● **Requirement**: In the thread below about changing the semantics of Throwable parameters, list every `info` method signature named in the first numbered advantage.

Change semantics of `Throwable` parameters

2023-11-21 Thread Piotr P. Karwasz
Hi,

Profiting from release 3.x we could slightly change the interpretation
of throwable parameters used in logging methods.

IIRC in one of our online meetings, we raised the issue of logging
statements like this:

logger.info("Error nr {}: {}", nr, throwable);

which is not considered best practice and is probably not what the
user intended:

logger.info("Error nr {}: {}", nr, throwable.getMessage(), throwable);

A similar problem was reported in PR #1050[2].

Regarding this kind of statements, the OSGi Log[1] Service provides a
very nice alternative interpretation on how to deal with throwable
parameters:

"If the last argument is a Throwable or a ServiceReference, it is
added to the generated LogEntry and then, if the next to last argument
is a ServiceReference or Throwable and not the same type as the last
argument, it is also added to the generated LogEntry. These arguments
will not be used as message arguments."

Should we adopt a similar interpretation in 3.x? The advantages I see are:

1. We fix some inconsistencies in the API:
 * we have a pair `info(String, Throwable)/info(String, Object)`
methods that prevents users from mistakenly pass a `Throwable` as a
log message argument,
 * we only have `info(Object)`,
 * we only have `info(String, Object, Object)`.
2. We simplify our logic: right now we need logic to deal with
throwables in `Message`. On the other hand throwables are not
considered part of a message by any layout and are also included
separately in LogEvent. If we don't need to chase throwables in
parameterized messages, we don't need to parse the format string until
it is required.
3. There might be some cases when including throwables in a log
message leads to information disclosure (e.g. when a user sees a log
message, but not the attached throwable). This way we'll have an API
which is easy to use and hard to misuse.

Piotr

[1] 
https://docs.osgi.org/javadoc/osgi.core/8.0.0/org/osgi/service/log/Logger.html
[2] https://github.com/apache/logging-log4j2/pull/1050


Re: Change semantics of `Throwable` parameters

2023-11-21 Thread Matt Sicker
This sounds like it might be a good basis for figuring out a parallel v3 API 
for a “hard to mis-use” style API. However, once you go that route, you start 
to wonder how useful templated log messages are when you can capture a lambda 
instead. Parameterized log messages might work better as structured log 
messages, something that is awkward to use in the API at the moment.

● **Information supplied**:
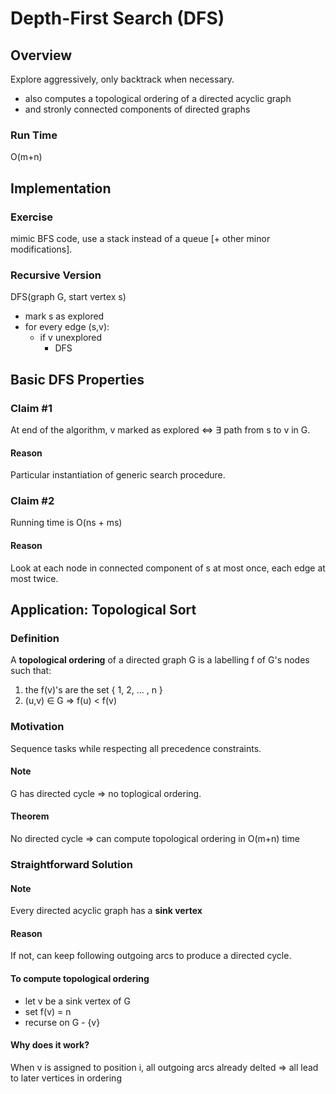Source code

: # Depth-First Search (DFS)

## Overview

Explore aggressively, only backtrack when necessary.

  * also computes a topological ordering of a directed acyclic graph
  * and stronly connected components of directed graphs

### Run Time

O(m+n)

## Implementation

### Exercise

mimic BFS code, use a stack instead of a queue [+ other minor modifications].

### Recursive Version

DFS(graph G, start vertex s)

  * mark s as explored
  * for every edge (s,v):
    * if v unexplored
      * DFS

## Basic DFS Properties

### Claim #1

At end of the algorithm, v marked as explored <=> ∃ path from s to v in G.

#### Reason

Particular instantiation of generic search procedure.

### Claim #2

Running time is O(ns + ms)

#### Reason

Look at each node in connected component of s at most once, each edge at most twice.

## Application: Topological Sort

### Definition

A **topological ordering** of a directed graph G is a labelling f of G's nodes such that:

  1. the f(v)'s are the set { 1, 2, ... , n }
  2. (u,v) ∈ G => f(u) < f(v)

### Motivation

Sequence tasks while respecting all precedence constraints.

#### Note

G has directed cycle => no toplogical ordering.

#### Theorem

No directed cycle => can compute topological ordering in O(m+n) time

### Straightforward Solution

#### Note

Every directed acyclic graph has a **sink vertex**

#### Reason

If not, can keep following outgoing arcs to produce a directed cycle.

#### To compute topological ordering

  * let v be a sink vertex of G
  * set f(v) = n
  * recurse on G - {v}

#### Why does it work?

When v is assigned to position i, all outgoing arcs already delted => all lead to later vertices in ordering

● **Answer to this problem**:
- `info(String, Throwable)`
- `info(String, Object)`
- `info(Object)`
- `info(String, Object, Object)`